This week, an image went viral of convicted sex offender Brock Turner's picture included in a criminal justice textbook's definition of rape.
The textbook, Criminal Justice, Second Edition, by Callie Marie Rennison and Mary Dodge, is published by Sage Publishing.
The caption under Turner's photo reads as follows:
Brock Turner, a Stanford student who raped and assaulted an unconscious female college student behind a dumpster at a fraternity party, was recently released from jail after serving only three months. Some are shocked at how short this sentence is. Others who are more familiar with the way sexual violence has been handled in the criminal justice system are shocked that he was found guilty and served any time at all. What do you think?
While many initially questioned the authenticity of the book, both BuzzFeed and Snopes have been able to locate and review copies of the book, which does in fact include the reference to Turner.

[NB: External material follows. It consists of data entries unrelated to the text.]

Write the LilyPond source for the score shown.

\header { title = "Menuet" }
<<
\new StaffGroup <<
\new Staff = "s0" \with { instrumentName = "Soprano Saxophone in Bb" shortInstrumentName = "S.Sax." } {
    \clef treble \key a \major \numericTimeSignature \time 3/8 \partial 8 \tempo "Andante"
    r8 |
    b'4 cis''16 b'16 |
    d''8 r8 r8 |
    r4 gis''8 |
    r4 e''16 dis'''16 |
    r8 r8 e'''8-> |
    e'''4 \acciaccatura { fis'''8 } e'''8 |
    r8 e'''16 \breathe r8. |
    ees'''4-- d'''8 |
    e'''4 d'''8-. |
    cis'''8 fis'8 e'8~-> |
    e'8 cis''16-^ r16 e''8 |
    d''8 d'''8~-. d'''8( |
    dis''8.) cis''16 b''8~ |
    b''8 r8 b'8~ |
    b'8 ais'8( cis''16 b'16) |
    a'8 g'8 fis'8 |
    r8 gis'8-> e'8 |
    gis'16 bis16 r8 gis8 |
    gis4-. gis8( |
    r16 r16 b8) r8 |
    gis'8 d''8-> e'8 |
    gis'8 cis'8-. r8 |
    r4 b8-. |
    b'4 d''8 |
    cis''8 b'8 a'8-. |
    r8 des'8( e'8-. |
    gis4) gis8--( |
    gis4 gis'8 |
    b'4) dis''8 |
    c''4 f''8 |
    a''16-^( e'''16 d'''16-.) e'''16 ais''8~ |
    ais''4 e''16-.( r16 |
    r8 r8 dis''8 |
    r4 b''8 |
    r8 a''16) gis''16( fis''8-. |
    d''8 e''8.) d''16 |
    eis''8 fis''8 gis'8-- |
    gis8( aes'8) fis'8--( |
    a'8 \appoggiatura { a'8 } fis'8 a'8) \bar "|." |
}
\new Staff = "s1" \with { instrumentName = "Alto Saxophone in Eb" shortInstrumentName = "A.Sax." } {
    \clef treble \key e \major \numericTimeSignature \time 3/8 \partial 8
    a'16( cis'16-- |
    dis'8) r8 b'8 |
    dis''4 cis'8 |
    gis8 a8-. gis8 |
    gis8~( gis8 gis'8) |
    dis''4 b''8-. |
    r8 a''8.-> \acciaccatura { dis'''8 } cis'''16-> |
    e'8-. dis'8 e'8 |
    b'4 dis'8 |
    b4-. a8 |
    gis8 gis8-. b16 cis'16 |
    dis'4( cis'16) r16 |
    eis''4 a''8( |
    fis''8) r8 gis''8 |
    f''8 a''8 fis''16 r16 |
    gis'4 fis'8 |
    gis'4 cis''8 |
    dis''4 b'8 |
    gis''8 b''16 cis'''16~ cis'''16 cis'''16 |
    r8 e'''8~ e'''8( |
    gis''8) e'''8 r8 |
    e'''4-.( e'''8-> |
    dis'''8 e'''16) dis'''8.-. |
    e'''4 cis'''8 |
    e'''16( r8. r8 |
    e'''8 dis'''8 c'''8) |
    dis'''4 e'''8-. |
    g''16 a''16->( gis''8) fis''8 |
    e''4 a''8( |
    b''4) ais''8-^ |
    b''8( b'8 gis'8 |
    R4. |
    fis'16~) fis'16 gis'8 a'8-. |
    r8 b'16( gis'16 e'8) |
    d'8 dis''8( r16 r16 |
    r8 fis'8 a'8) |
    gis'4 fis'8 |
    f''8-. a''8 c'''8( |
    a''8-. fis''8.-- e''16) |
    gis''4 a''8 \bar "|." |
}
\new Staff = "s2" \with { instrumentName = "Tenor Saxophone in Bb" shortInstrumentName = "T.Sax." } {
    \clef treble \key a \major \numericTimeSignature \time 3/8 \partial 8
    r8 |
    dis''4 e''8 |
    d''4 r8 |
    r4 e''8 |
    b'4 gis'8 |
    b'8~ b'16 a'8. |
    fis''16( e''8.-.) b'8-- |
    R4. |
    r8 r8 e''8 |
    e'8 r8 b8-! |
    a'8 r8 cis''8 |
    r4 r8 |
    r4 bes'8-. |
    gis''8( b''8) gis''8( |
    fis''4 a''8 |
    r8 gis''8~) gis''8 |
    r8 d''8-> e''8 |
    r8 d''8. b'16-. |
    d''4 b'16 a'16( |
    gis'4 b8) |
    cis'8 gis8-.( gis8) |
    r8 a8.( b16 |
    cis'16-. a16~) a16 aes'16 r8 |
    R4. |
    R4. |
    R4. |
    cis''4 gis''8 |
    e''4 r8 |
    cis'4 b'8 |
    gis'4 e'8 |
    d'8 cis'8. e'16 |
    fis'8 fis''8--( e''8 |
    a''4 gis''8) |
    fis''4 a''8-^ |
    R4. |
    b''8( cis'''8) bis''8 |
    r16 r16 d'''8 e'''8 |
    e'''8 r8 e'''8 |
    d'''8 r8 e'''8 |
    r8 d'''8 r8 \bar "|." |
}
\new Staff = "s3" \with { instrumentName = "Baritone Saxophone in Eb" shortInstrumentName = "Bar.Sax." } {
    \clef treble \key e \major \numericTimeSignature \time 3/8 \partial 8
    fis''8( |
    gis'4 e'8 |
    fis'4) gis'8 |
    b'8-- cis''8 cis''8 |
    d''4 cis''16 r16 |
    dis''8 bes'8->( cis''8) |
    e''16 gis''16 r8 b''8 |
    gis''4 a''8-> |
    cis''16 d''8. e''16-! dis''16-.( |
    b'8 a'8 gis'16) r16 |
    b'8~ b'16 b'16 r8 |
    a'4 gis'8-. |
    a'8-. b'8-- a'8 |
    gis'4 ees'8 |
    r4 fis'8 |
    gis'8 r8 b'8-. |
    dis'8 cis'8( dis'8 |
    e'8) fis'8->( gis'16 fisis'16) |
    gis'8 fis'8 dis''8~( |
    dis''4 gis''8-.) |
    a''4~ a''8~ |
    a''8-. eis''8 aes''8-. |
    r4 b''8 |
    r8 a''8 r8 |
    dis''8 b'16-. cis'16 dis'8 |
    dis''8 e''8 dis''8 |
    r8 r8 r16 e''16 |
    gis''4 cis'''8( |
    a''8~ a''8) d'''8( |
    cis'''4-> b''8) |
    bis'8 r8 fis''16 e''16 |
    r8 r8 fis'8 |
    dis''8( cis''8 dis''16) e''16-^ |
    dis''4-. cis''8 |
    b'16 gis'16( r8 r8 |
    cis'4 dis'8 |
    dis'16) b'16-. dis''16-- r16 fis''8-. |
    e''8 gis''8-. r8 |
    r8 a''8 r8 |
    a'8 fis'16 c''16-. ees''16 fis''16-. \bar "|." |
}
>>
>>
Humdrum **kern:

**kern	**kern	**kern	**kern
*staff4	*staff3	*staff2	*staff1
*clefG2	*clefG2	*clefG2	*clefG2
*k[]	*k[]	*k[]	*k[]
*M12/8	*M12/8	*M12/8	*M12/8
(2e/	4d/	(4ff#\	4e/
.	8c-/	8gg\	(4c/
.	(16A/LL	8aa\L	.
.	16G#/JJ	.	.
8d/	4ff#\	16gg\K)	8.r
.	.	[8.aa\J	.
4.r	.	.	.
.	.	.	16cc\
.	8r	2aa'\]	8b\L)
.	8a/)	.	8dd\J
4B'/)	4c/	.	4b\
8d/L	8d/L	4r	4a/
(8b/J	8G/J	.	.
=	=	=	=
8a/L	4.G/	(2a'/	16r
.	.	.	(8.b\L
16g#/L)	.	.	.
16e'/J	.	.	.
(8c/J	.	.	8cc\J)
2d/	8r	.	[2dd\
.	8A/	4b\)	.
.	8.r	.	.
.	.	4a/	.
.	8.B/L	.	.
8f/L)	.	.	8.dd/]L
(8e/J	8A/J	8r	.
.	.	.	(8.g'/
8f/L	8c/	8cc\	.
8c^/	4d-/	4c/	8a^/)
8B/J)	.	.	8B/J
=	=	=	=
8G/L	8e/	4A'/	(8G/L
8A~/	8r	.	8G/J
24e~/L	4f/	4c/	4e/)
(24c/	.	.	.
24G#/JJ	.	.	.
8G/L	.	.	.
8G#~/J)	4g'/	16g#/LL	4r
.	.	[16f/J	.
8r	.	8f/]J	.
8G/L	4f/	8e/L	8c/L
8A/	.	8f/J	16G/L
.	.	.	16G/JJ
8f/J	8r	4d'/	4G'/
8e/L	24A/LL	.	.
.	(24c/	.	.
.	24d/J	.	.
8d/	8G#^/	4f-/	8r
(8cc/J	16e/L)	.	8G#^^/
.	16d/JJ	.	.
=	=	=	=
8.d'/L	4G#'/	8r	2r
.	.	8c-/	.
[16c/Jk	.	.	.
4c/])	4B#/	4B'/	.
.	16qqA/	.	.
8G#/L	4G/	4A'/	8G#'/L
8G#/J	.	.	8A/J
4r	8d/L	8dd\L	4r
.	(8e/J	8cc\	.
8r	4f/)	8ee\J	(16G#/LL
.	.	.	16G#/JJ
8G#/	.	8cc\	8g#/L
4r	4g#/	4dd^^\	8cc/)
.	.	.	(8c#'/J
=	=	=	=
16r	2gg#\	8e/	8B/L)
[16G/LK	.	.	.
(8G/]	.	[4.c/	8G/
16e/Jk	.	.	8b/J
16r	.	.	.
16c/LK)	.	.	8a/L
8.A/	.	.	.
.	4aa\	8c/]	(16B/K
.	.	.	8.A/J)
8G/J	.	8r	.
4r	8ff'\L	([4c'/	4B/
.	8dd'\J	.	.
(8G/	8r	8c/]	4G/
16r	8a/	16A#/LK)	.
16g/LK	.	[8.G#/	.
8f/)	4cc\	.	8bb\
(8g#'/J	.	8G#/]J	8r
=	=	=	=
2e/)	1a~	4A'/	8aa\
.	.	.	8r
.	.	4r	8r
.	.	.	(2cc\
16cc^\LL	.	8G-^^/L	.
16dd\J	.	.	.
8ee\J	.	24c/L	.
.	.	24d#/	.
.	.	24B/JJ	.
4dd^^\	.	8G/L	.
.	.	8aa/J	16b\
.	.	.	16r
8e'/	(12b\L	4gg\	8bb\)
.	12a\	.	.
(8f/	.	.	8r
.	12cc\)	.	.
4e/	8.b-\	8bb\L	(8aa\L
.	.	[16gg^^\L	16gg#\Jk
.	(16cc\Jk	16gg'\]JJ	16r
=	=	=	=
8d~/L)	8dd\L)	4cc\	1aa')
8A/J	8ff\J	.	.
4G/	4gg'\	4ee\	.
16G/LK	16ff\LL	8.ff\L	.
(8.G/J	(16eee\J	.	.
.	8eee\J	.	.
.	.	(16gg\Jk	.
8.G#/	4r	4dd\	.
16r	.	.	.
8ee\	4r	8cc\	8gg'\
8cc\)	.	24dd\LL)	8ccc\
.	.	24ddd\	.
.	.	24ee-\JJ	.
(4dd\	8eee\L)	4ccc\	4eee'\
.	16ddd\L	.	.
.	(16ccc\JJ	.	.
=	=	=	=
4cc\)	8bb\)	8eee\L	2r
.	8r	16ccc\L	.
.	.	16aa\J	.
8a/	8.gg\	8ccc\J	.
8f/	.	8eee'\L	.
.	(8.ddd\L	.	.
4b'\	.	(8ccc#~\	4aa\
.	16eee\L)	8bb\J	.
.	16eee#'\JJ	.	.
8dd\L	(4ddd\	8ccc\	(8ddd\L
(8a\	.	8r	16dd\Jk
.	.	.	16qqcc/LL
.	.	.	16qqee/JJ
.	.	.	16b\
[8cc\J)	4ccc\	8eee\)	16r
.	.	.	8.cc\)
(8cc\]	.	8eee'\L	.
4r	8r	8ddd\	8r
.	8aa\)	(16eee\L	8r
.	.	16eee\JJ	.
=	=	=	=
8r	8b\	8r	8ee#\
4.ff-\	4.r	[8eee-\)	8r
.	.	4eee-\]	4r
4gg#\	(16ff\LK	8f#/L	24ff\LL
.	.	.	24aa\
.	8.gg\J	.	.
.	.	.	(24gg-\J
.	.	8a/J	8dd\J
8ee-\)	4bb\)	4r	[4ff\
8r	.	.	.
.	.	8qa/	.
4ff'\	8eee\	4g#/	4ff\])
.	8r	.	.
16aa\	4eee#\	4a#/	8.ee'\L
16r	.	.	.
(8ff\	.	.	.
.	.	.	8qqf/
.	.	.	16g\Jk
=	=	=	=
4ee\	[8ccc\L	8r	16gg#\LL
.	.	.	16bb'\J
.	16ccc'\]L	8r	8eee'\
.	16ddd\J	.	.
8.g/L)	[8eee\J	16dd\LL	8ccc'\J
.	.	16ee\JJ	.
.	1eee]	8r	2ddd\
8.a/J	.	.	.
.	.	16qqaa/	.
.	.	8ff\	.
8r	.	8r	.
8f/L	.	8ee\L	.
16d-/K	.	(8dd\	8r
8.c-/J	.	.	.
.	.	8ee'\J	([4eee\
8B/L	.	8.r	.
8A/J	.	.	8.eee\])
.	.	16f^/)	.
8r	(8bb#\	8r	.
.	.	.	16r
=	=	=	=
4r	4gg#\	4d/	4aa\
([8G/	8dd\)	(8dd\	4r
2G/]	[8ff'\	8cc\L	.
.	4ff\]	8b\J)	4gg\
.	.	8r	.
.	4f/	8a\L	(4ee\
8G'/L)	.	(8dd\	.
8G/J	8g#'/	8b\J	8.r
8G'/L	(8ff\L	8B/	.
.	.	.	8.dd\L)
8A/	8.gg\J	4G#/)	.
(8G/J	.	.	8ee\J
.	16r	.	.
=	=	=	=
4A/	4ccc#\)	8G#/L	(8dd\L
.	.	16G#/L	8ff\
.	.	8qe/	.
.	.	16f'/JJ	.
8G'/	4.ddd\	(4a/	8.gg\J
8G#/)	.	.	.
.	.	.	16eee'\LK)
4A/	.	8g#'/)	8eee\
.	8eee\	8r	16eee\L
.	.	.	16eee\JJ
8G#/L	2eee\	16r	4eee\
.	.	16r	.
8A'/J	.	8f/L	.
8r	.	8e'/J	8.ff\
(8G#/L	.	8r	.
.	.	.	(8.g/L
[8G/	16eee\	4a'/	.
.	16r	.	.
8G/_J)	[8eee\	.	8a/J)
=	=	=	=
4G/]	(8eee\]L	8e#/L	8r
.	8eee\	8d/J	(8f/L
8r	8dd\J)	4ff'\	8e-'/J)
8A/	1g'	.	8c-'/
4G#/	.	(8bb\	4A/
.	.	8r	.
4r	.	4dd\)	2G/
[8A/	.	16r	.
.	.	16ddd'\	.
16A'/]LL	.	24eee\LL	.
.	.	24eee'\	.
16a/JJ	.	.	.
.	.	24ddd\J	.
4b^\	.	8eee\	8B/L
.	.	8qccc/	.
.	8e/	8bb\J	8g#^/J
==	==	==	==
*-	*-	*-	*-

Rennison, a professor at the University of Colorado Denver and recipient of the Bonnie S. Fisher Victimology Career Award spoke to her university last year about her work on this textbook.
A major recent way I’ve worked toward [change] is found in our (with Mary Dodge) Sage textbook Introduction to Criminal Justice: Systems, Diversity and Change. Existing criminal justice books have focused on three elements: cops, courts and corrections. They speak little about victims, reflecting how they have effectively been in the shadows of our criminal justice system. In our book, victims are front and center with equal emphasis as cops, courts and corrections. This is the way it should be.
After the news of Turner's photo broke, SAGE Publishing swiftly made a statement on their website, promising to update the textbook in future editions to clarify that Turner was found guilty of three counts of sexual assault — not rape, under California's definition at that time.
The statutory definitions of rape in the State of California (where Turner was convicted of three charges of felony sexual assault) differ from those of the FBI. Turner’s actions, as determined by the California jury, fit the standards for the FBI definition of rape, as well as certain other state definitions, but not the California definition as of the time of the final book manuscript. The authors and publisher will further clarify the differing definitions of rape in California compared to the FBI in future reprints of the book.
As stated in the book, Turner was convicted of three counts of felony sexual assault under the California Penal Code. At the time Turner was charged and tried, none of these counts constituted the crime of rape, per the definitions then in effect. These three counts were: (1.) PC220(a)(1): assault with intent to commit felony; (2.) PC289(e): sexual penetration when the victim was intoxicated or anesthetized; and (3.) PC289(d): sexual penetration where the victim was unconscious of the nature of the act. The initial felony complaint in Turner’s case included two counts of rape under the California Penal Code (PC261(a)(3); PC261(a)(4)), however both of these counts were dismissed prior to Turner’s trial. These sections of the California Penal Code have since been amended by the California legislature.